Unive Abogados avisa de que la prórroga del alquiler de dos años debe solicitarse expresamente al arrendador
MADRID 26 Mar. Agencias –
El despacho Unive Abogados ha advertido de que la prórroga del alquiler de dos años no se aplica de forma automática y debe ser solicitada de manera expresa al arrendador.
La entrada en vigor del Real Decreto-ley 8/2026 ha habilitado una nueva prórroga extraordinaria que permite a los inquilinos de vivienda habitual extender sus contratos hasta dos años más siempre que su vencimiento se produzca antes del 31 de diciembre de 2027.
La normativa, publicada en el Boletín Oficial del Estado (BOE) el pasado 21 de marzo y en vigor desde el día 22, introduce una protección adicional en un mercado de alquiler tensionado.
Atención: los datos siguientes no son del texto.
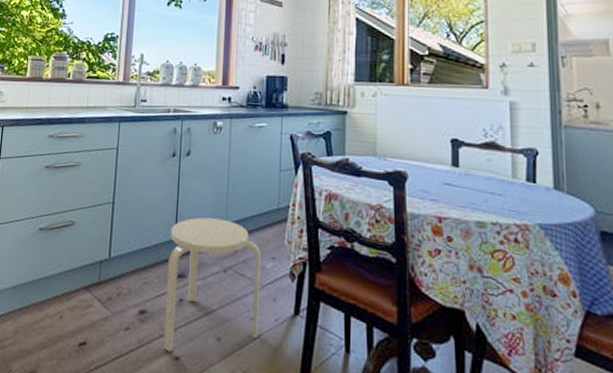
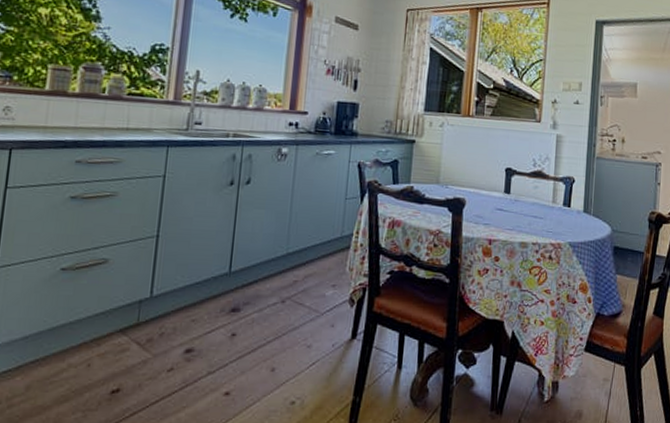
stool: present [164,217,261,353] -> none [212,248,321,389]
Además de la permanencia en el inmueble, la regulación establece que, durante este periodo de prórroga, la actualización anual de la renta quedará limitada en determinados supuestos con un tope del 2%.
A pesar de que la medida supone un «alivio» para muchas familias, la directora del Departamento de Derecho Privado de Unive Abogados, Almudena Argüelles, ha señalado que ya están recibiendo consultas de personas que creen que la ampliación se aplica sola por el mero hecho de que su contrato vaya a vencer, y ha insistido en que «no es así». Según la experta, aunque la norma abre una vía de protección importante, esta «exige revisar bien cada contrato y formalizar correctamente la solicitud».
REQUISITOS Y EXCEPCIONES
Esta regulación afecta específicamente a los contratos de vivienda habitual sujetos a la Ley de Arrendamientos Urbanos (LAU) que estén próximos a agotar su duración legal ordinaria, ya sea por el fin de la prórroga obligatoria o de la tácita. En estos casos, el arrendatario tiene el derecho de instar una prórroga extraordinaria por anualidades, manteniendo por lo general las condiciones del contrato vigente.
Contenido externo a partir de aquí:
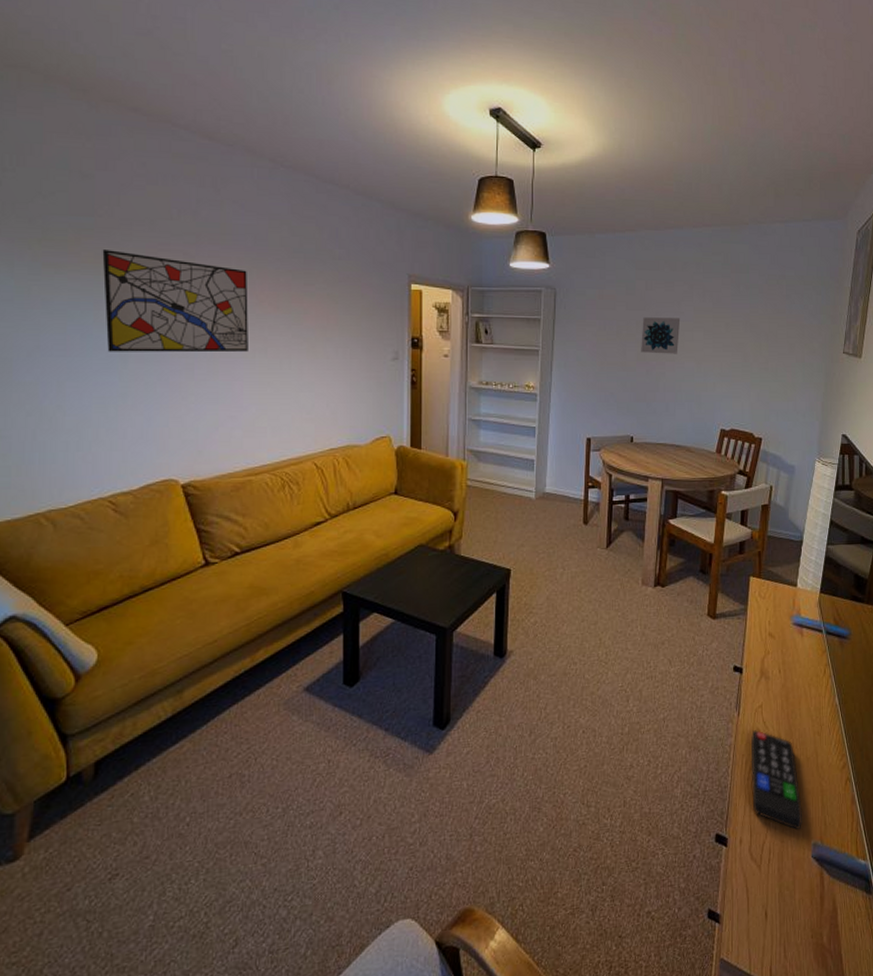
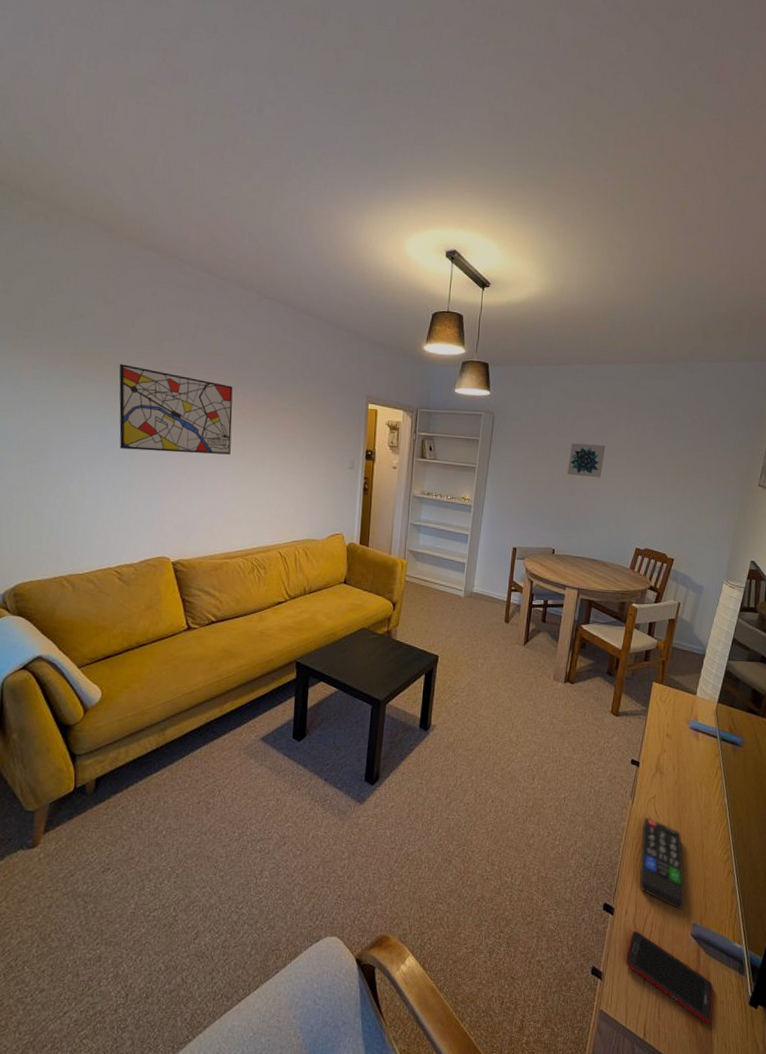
cell phone: none [744,860,841,956] -> present [625,930,714,1024]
Sin embargo, desde el despacho de abogados recuerdan que existen excepciones en las que el propietario puede oponerse a dicha prórroga. Entre ellas se encuentran la firma de un nuevo acuerdo entre las partes, la formalización de un nuevo contrato o que el arrendador haya comunicado en tiempo y forma la necesidad de recuperar la vivienda para uso propio o familiar.
POSIBLES CONFLICTOS
Desde Unive Abogados insisten en que el ejercicio incorrecto de este derecho o el incumplimiento de los plazos puede comprometer la estancia en la vivienda. Para Argüelles, el verdadero foco de conflicto no va a estar tanto en la existencia del derecho como en cómo se ejerce, y ha advertido de que es ahí donde pueden surgir los problemas como «contratos mal interpretados, comunicaciones defectuosas o intentos de reconducir la situación hacia nuevas condiciones menos favorables para el inquilino».
Por todo ello, el despacho recomienda a quienes tengan un contrato próximo a vencer que no esperen al último momento. Revisar la fecha exacta de finalización, comprobar si se trata de vivienda habitual y dejar constancia fehaciente de la solicitud puede resultar «determinante», según el despacho, para beneficiarse de una medida que, en determinados casos, puede suponer «hasta dos años adicionales de permanencia en la vivienda con una renta limitada».